The chief deputy and first black officer to join the department hung up his badge for good this month.
Major Alfred Rose started when racial tensions were high and the KKK was gaining popularity. Four decades later, he rose through the ranks and past all odds.
From the nursing home where he's recovering from a broken hip, Rose says his career in law enforcement almost didn't happen.
"I didn't think they would hire me...and they did," Rose said from his wheelchair.
40 years have ticked by since his first murder. The victim was a nine year-old girl who had also been raped.
Back in the early 1980s, no one could dodge those racial tensions.
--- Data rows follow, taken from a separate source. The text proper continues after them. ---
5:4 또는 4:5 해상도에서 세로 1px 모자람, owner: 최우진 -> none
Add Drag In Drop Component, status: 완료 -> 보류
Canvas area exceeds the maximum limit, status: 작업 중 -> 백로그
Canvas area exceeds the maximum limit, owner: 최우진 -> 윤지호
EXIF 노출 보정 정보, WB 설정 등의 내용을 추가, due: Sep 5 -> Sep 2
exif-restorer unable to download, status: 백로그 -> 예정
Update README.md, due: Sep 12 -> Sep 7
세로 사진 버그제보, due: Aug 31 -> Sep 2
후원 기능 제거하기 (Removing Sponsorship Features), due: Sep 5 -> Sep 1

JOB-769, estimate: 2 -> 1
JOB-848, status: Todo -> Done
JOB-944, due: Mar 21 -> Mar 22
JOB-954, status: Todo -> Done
Rose worked security when the Ku Klux Klan marched through the center of his hometown.
"That was the most tense moment, one of the most tense moments of my career," he recalled.
Then, there was that white deputy, a fellow brother -- who refused to eat meals next to him. It wasn't until a search warrant erupted in gunfire that he finally acknowledged: friendship and danger should be colorblind.
"He walked out with the tray in his hands and he said, 'If we can die together or get killed together then we can eat together,'" Rose remembered.
He doesn't know what he'll do now that he's retired. He'd like something that deals with law enforcement. But only time will tell.